İnsan ruhunun derinliklerinde yatan en temel ihtiyaçlardan biri, görülmek, değer verilmek ve takdir edilmektir. Bu, başarıya giden yolda sıklıkla gözden kaçan, ancak en güçlü itici güçlerden biridir. Tarihte, yılda bir milyon dolar gibi o dönem için inanılmaz bir ücret alan iki kişiden biri olan Charles Schwab'ın başarısının sırrı da tam olarak buradadır. Schwab'ın çelik sanayisindeki teknik bilgisi kadar, belki de ondan daha önemli olan, insanlara heyecan verebilme yeteneğiydi. İnsanların çabalarını takdir etme ve teşvik etme gücüne olan inancı, onu zirveye taşıdı.
Schwab, eleştirinin motivasyonu nasıl öldürdüğünü çok iyi biliyordu. Bu nedenle, takdiri öne çıkardı. Beğendiği çalışmaları dile getirmekten çekinmezdi. Benzer bir deneyimi, bir elektrik ustası olarak çırağımla yaşadım. Çırağıma bir arızayı bulması için fırsat verdim. "Usta, buldum!" dediğinde, "Harikasın!" diyerek takdir ettim. O günden sonra çekingen çırak gitmiş, özgüvenli biri gelmişti. Bu, potansiyeli ortaya çıkarmak için samimi bir takdirin yeterli olduğunu gösteren güzel bir örnektir.
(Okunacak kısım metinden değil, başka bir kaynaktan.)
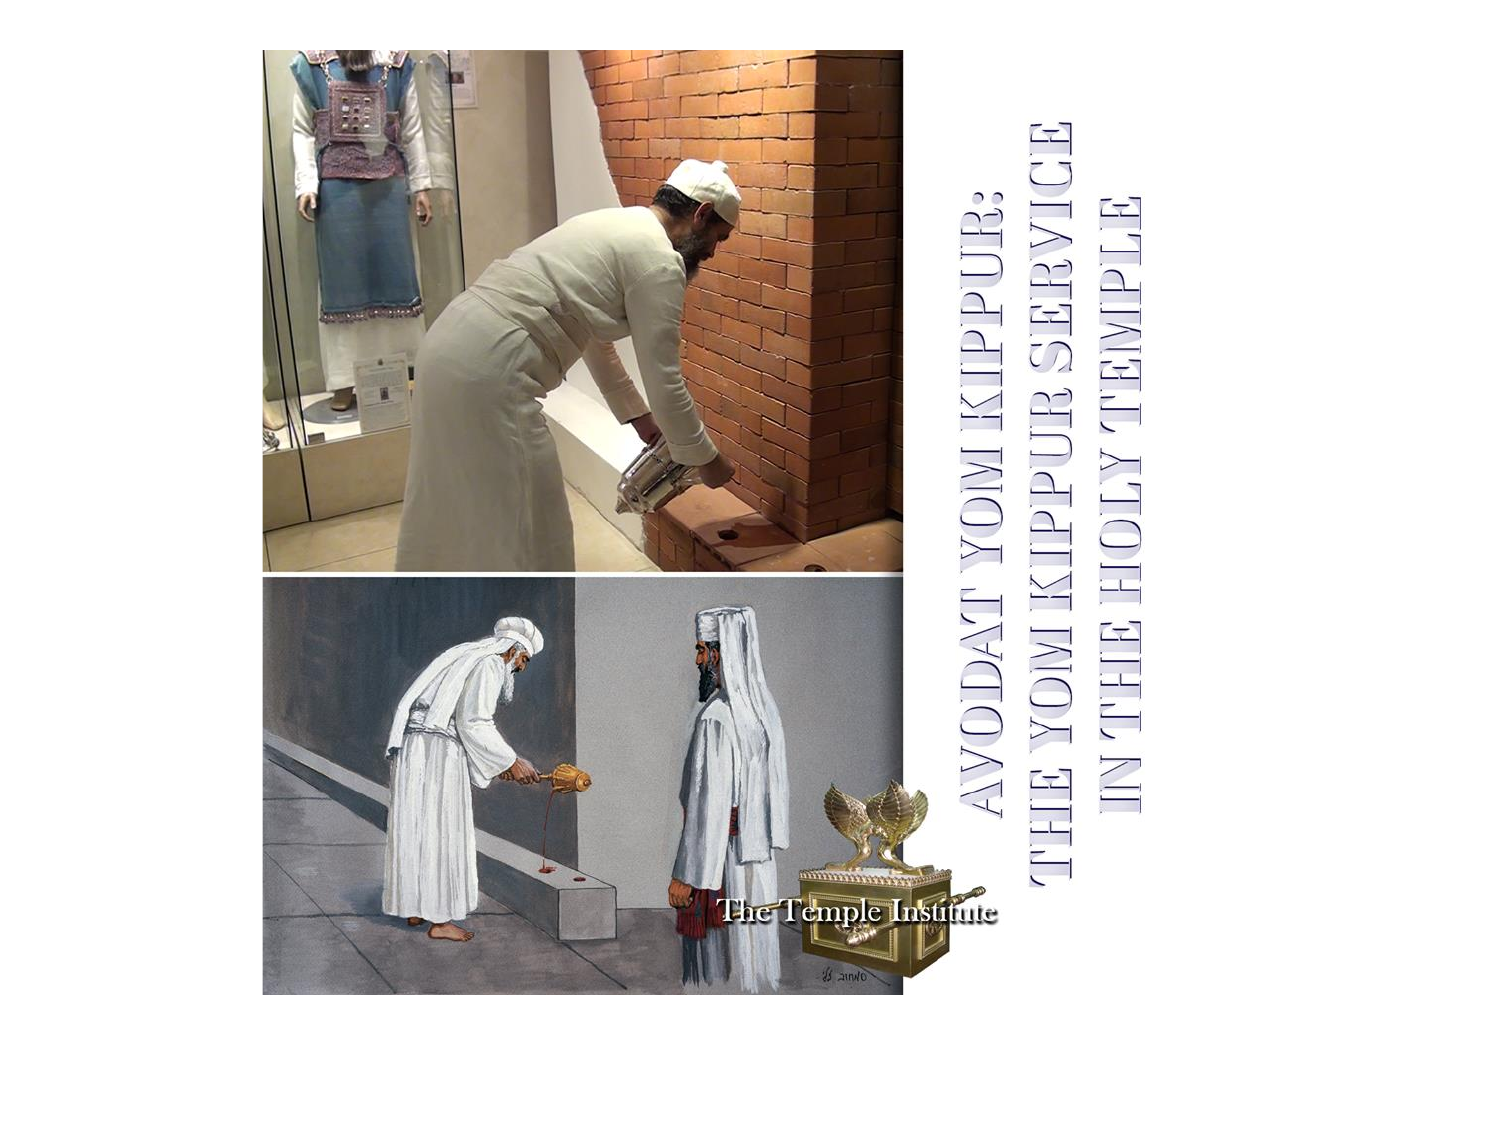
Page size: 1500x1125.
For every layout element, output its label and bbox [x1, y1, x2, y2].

picture [262, 49, 1163, 996]
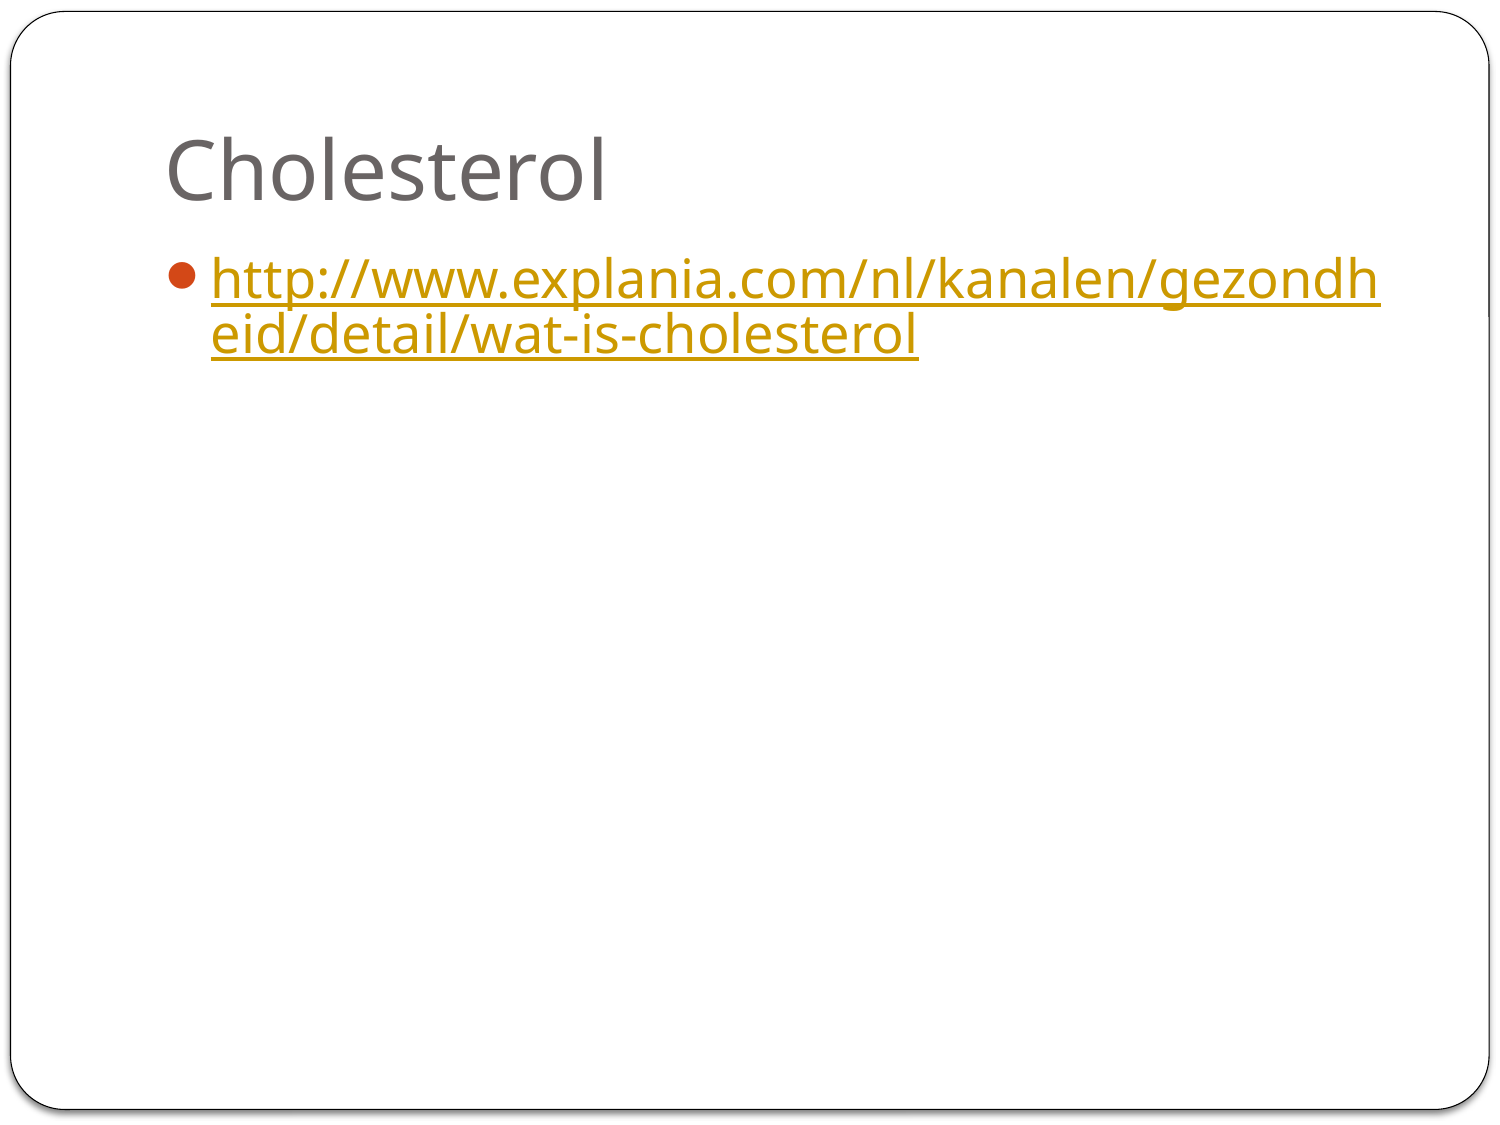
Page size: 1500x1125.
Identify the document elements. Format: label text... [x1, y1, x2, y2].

İş hayatında eleştiriyi tercih etmek, kusur bulmayı kolay bulmak yaygın bir tavırdır. Ancak “şımartılma” bahanesiyle takdir etmekten çekinmek, insan ruhunun temel ihtiyacını göz ardı etmektir. Unvanlar ya da mevkiler ne olursa olsun, her birey değerli olduğunu hissetmek ister. Ralph Waldo Emerson’ın da vurguladığı gibi, “Her insandan öğrenilecek bir şey vardır.” Bu söz, her insanın takdir edilmeyi hak eden eşsiz niteliklere sahip olduğunu gösterir.
Maalesef, çoğu zaman farklılıkları görmekte zorlanır ve herkesin aynı kalıba girmesini bekleriz. Oysa potansiyel; ince işlerde, matematikte, sözel yeteneklerde ve daha pek çok alanda farklı biçimlerde ortaya çıkar. Bu fıtrat farklılıklarını yok saymak, yalnızca bireyin gelişimini engellemekle kalmaz, aynı zamanda büyük bir haksızlıktır.
Yöneticiliğim sürecinde bu gerçeği bizzat tecrübe ettim. En büyük destekçilerim olan özel kalemim, makam şoförüm ve makam görevlim, resmi unvanlarının ötesinde kendilerine özgü yeteneklere sahipti. Onları takdir etmek, hem potansiyellerini açığa çıkarmamı sağladı hem de çalışma ortamında olumlu bir etki yarattı.
İnsanlarla gerçek bağ kurmanın yolu, onların iç dünyasına adım atmaktan geçer. Örneğin, sigara içen oğlunuza baskı yapmak yerine, sevdiği sporla ilgili hedeflerini konuşun. Sigaranın bu hedefleri nasıl engelleyeceğini anlatın. Karar kendi tutkusundan doğarsa, değişim kalıcı olur. Schwab'ın sırrı buydu: İnsanların tanınma ihtiyacını görmek, eleştiriden uzak durmak ve içlerindeki ateşi kendi arzularıyla tutuşturmak. Bu ilkeler sadece işte değil, hayatın her alanında işler.
Belki de başarının anahtarı, insan ruhunun inceliklerini anlayıp ona sevgiyle yaklaşmakta gizlidir.
Bugün kimi takdir ettiniz? Bu soruyu kendinize sorarak, başkalarının potansiyelini görme ve takdir etme yolunda küçük ama anlamlı adımlar atabilirsiniz. Unutmayın, takdir, sadece bir söz değil, bir davranıştır. Samimiyetle gösterilen takdir, insanların özgüvenini artırır, yeteneklerini geliştirir ve onları daha büyük başarılara iter. Bu yüzden, bugün ve her gün, etrafınızdaki insanların değerini görün ve takdir edin. Bu, hem onların hem de sizin başarınız için görünmeyen ama güçlü bir anahtardır.